** About this task **
Write out every line of text from all the items below, keeping each one unchanged and in its original order. Leave the pictures out.

** Given data **
++++++++

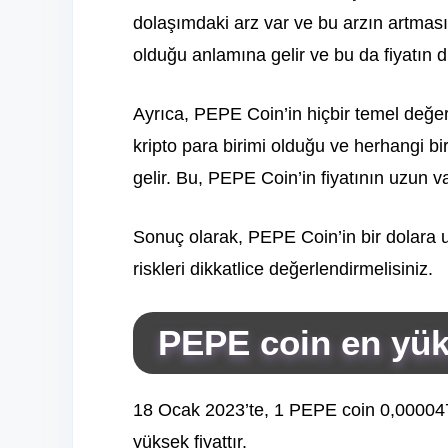
dolaşımdaki arz var ve bu arzın artması
olduğu anlamına gelir ve bu da fiyatın 
Ayrıca, PEPE Coin’in hiçbir temel değer
kripto para birimi olduğu ve herhangi b
gelir. Bu, PEPE Coin’in fiyatının uzun va
Sonuç olarak, PEPE Coin’in bir dolara 
riskleri dikkatlice değerlendirmelisiniz.
PEPE coin en yük
18 Ocak 2023’te, 1 PEPE coin 0,000047
yüksek fiyattır.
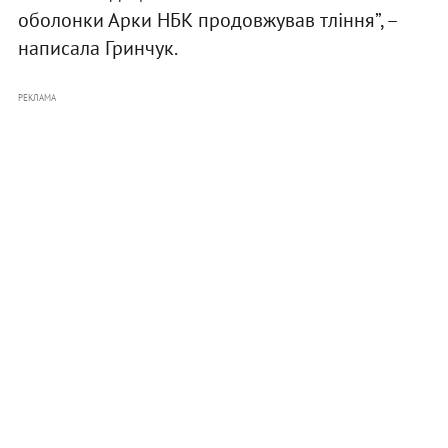
оболонки Арки НБК продовжував тління”, –
написала Гринчук.
РЕКЛАМА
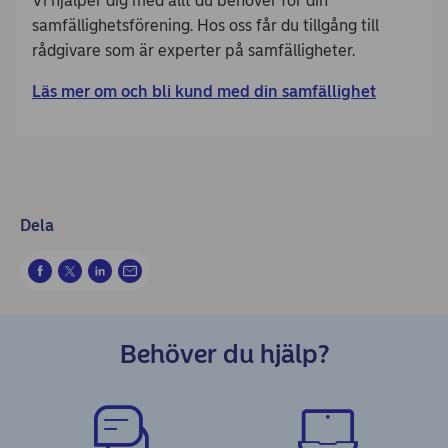
Vi hjälper dig med allt du behöver för din
samfällighetsförening. Hos oss får du tillgång till
rådgivare som är experter på samfälligheter.
Läs mer om och bli kund med din samfällighet
Dela
Behöver du hjälp?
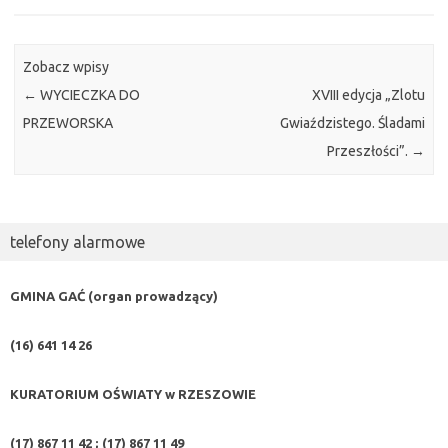
Zobacz wpisy
←
WYCIECZKA DO
XVIII edycja „Zlotu
PRZEWORSKA
Gwiaździstego. Śladami
Przeszłości”.
→
telefony alarmowe
GMINA GAĆ (organ prowadzący)
(16) 641 14 26
KURATORIUM OŚWIATY w RZESZOWIE
(17) 867 11 42 ; (17) 867 11 49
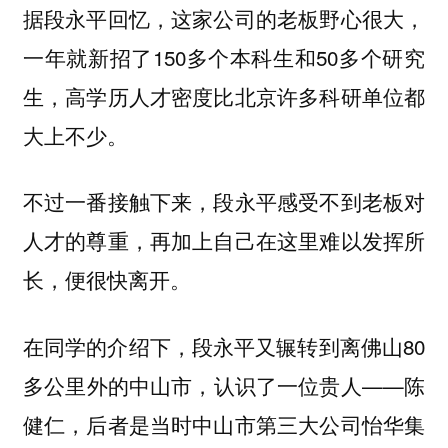
据段永平回忆，这家公司的老板野心很大，
一年就新招了150多个本科生和50多个研究
生，高学历人才密度比北京许多科研单位都
大上不少。
不过一番接触下来，段永平感受不到老板对
人才的尊重，再加上自己在这里难以发挥所
长，便很快离开。
在同学的介绍下，段永平又辗转到离佛山80
多公里外的中山市，认识了一位贵人——陈
健仁，后者是当时中山市第三大公司怡华集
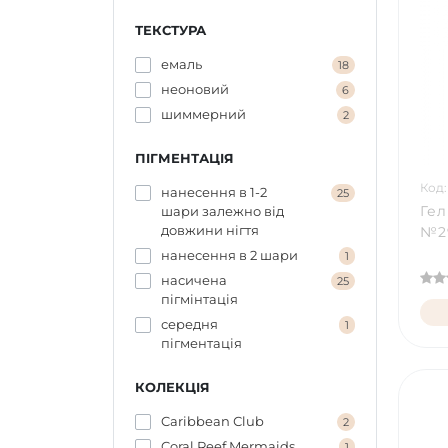
ТЕКСТУРА
емаль
18
неоновий
6
шиммерний
2
ПІГМЕНТАЦІЯ
Код:
нанесення в 1-2
25
Гел
шари залежно від
довжини нігтя
№29
нанесення в 2 шари
1
насичена
25
пігмінтація
середня
1
пігментація
КОЛЕКЦІЯ
Caribbean Сlub
2
Coral Reef Mermaids
1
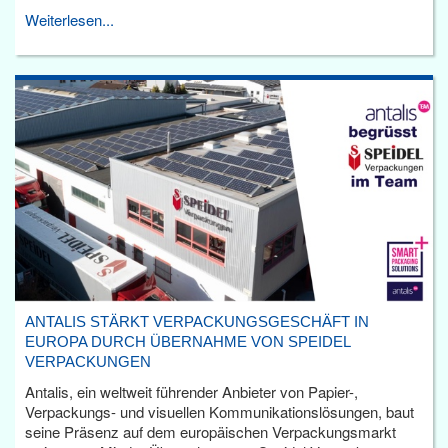
Weiterlesen...
ANTALIS STÄRKT VERPACKUNGSGESCHÄFT IN
EUROPA DURCH ÜBERNAHME VON SPEIDEL
VERPACKUNGEN
Antalis, ein weltweit führender Anbieter von Papier-,
Verpackungs- und visuellen Kommunikationslösungen, baut
seine Präsenz auf dem europäischen Verpackungsmarkt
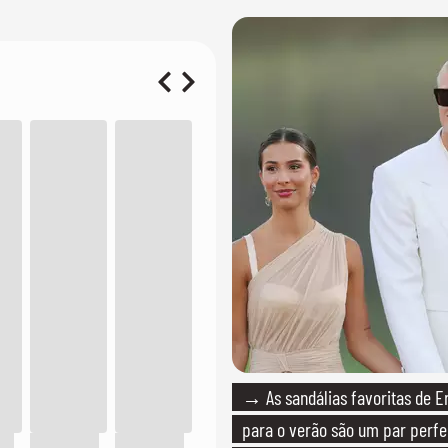
→ As sandálias favoritas de E
para o verão são um par perfei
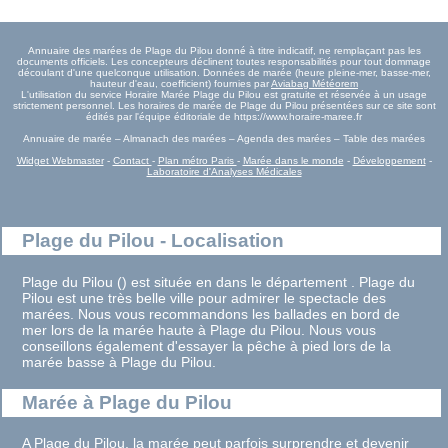
Annuaire des marées de Plage du Pilou donné à titre indicatif, ne remplaçant pas les
documents officiels. Les concepteurs déclinent toutes responsabilités pour tout dommage
découlant d'une quelconque utilisation. Données de marée (heure pleine-mer, basse-mer,
hauteur d'eau, coefficient) fournies par
Aviabag Météorem
L'utilisation du service Horaire Marée Plage du Pilou est gratuite et réservée à un usage
strictement personnel. Les horaires de marée de Plage du Pilou présentées sur ce site sont
édités par l'équipe éditoriale de https://www.horaire-maree.fr
Annuaire de marée – Almanach des marées – Agenda des marées – Table des marées
Widget Webmaster
-
Contact
-
Plan métro Paris
-
Marée dans le monde
-
Développement
-
Laboratoire d'Analyses Médicales
Plage du Pilou - Localisation
Plage du Pilou () est située en dans le département . Plage du
Pilou est une très belle ville pour admirer le spectacle des
marées. Nous vous recommandons les ballades en bord de
mer lors de la marée haute à Plage du Pilou. Nous vous
conseillons également d'essayer la pêche à pied lors de la
marée basse à Plage du Pilou.
Marée à Plage du Pilou
A Plage du Pilou, la marée peut parfois surprendre et devenir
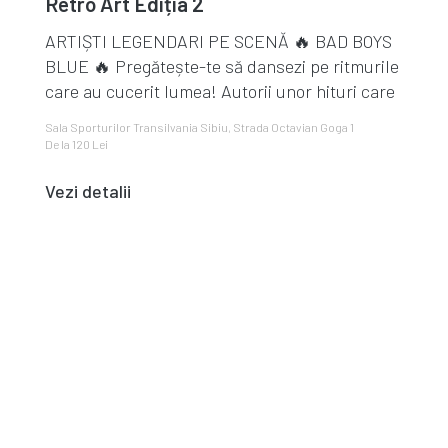
Retro Art Ediția 2
ARTIȘTI LEGENDARI PE SCENĂ 🔥 BAD BOYS
BLUE 🔥 Pregătește-te să dansezi pe ritmurile
care au cucerit lumea! Autorii unor hituri care
au făcu...
Sala Sporturilor Transilvania Sibiu, Strada Octavian Goga 1
De la 120 Lei
Vezi detalii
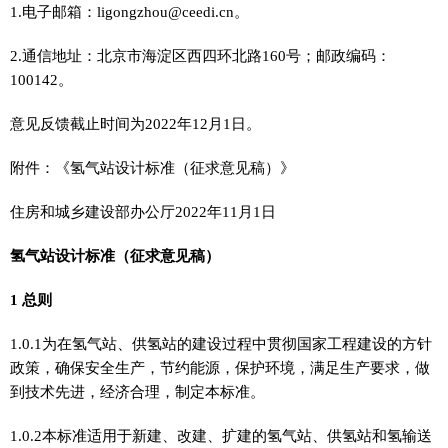
1.电子邮箱：ligongzhou@ceedi.cn。
2.通信地址：北京市海淀区西四环北路160号；邮政编码：
100142。
意见反馈截止时间为2022年12月1日。
附件：《氢气站设计标准（征求意见稿）》
住房和城乡建设部办公厅2022年11月1日
氢气站设计标准（征求意见稿）
1 总则
1.0.1为在氢气站、供氢站的建设过程中贯彻国家工程建设的方针
政策，确保安全生产，节约能源，保护环境，满足生产要求，做
到技术先进，经济合理，制定本标准。
1.0.2本标准适用于新建、改建、扩建的氢气站、供氢站和氢输送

++++++++

** Output of the exercise **
dolaşımdaki arz var ve bu arzın artması
olduğu anlamına gelir ve bu da fiyatın 
Ayrıca, PEPE Coin’in hiçbir temel değer
kripto para birimi olduğu ve herhangi b
gelir. Bu, PEPE Coin’in fiyatının uzun va
Sonuç olarak, PEPE Coin’in bir dolara 
riskleri dikkatlice değerlendirmelisiniz.
PEPE coin en yük
18 Ocak 2023’te, 1 PEPE coin 0,000047
yüksek fiyattır.
оболонки Арки НБК продовжував тління”, –
написала Гринчук.
РЕКЛАМА
Vi hjälper dig med allt du behöver för din
samfällighetsförening. Hos oss får du tillgång till
rådgivare som är experter på samfälligheter.
Läs mer om och bli kund med din samfällighet
Dela
Behöver du hjälp?
Zobacz wpisy
←
WYCIECZKA DO
XVIII edycja „Zlotu
PRZEWORSKA
Gwiaździstego. Śladami
Przeszłości”.
→
telefony alarmowe
GMINA GAĆ (organ prowadzący)
(16) 641 14 26
KURATORIUM OŚWIATY w RZESZOWIE
(17) 867 11 42 ; (17) 867 11 49
据段永平回忆，这家公司的老板野心很大，
一年就新招了150多个本科生和50多个研究
生，高学历人才密度比北京许多科研单位都
大上不少。
不过一番接触下来，段永平感受不到老板对
人才的尊重，再加上自己在这里难以发挥所
长，便很快离开。
在同学的介绍下，段永平又辗转到离佛山80
多公里外的中山市，认识了一位贵人——陈
健仁，后者是当时中山市第三大公司怡华集
ТЕКСТУРА
емаль
18
неоновий
6
шиммерний
2
ПІГМЕНТАЦІЯ
Код:
нанесення в 1-2
25
Гел
шари залежно від
довжини нігтя
№29
нанесення в 2 шари
1
насичена
25
пігмінтація
середня
1
пігментація
КОЛЕКЦІЯ
Caribbean Сlub
2
Coral Reef Mermaids
1
Weiterlesen...
ANTALIS STÄRKT VERPACKUNGSGESCHÄFT IN
EUROPA DURCH ÜBERNAHME VON SPEIDEL
VERPACKUNGEN
Antalis, ein weltweit führender Anbieter von Papier-,
Verpackungs- und visuellen Kommunikationslösungen, baut
seine Präsenz auf dem europäischen Verpackungsmarkt
→ As sandálias favoritas de E
para o verão são um par perfei
Annuaire des marées de Plage du Pilou donné à titre indicatif, ne remplaçant pas les
documents officiels. Les concepteurs déclinent toutes responsabilités pour tout dommage
découlant d'une quelconque utilisation. Données de marée (heure pleine-mer, basse-mer,
hauteur d'eau, coefficient) fournies par
Aviabag Météorem
L'utilisation du service Horaire Marée Plage du Pilou est gratuite et réservée à un usage
strictement personnel. Les horaires de marée de Plage du Pilou présentées sur ce site sont
édités par l'équipe éditoriale de https://www.horaire-maree.fr
Annuaire de marée – Almanach des marées – Agenda des marées – Table des marées
Widget Webmaster
-
Contact
-
Plan métro Paris
-
Marée dans le monde
-
Développement
-
Laboratoire d'Analyses Médicales
Plage du Pilou - Localisation
Plage du Pilou () est située en dans le département . Plage du
Pilou est une très belle ville pour admirer le spectacle des
marées. Nous vous recommandons les ballades en bord de
mer lors de la marée haute à Plage du Pilou. Nous vous
conseillons également d'essayer la pêche à pied lors de la
marée basse à Plage du Pilou.
Marée à Plage du Pilou
A Plage du Pilou, la marée peut parfois surprendre et devenir
Retro Art Ediția 2
ARTIȘTI LEGENDARI PE SCENĂ 🔥 BAD BOYS
BLUE 🔥 Pregătește-te să dansezi pe ritmurile
care au cucerit lumea! Autorii unor hituri care
au făcu...
Sala Sporturilor Transilvania Sibiu, Strada Octavian Goga 1
De la 120 Lei
Vezi detalii
1.电子邮箱：ligongzhou@ceedi.cn。
2.通信地址：北京市海淀区西四环北路160号；邮政编码：
100142。
意见反馈截止时间为2022年12月1日。
附件：《氢气站设计标准（征求意见稿）》
住房和城乡建设部办公厅2022年11月1日
氢气站设计标准（征求意见稿）
1 总则
1.0.1为在氢气站、供氢站的建设过程中贯彻国家工程建设的方针
政策，确保安全生产，节约能源，保护环境，满足生产要求，做
到技术先进，经济合理，制定本标准。
1.0.2本标准适用于新建、改建、扩建的氢气站、供氢站和氢输送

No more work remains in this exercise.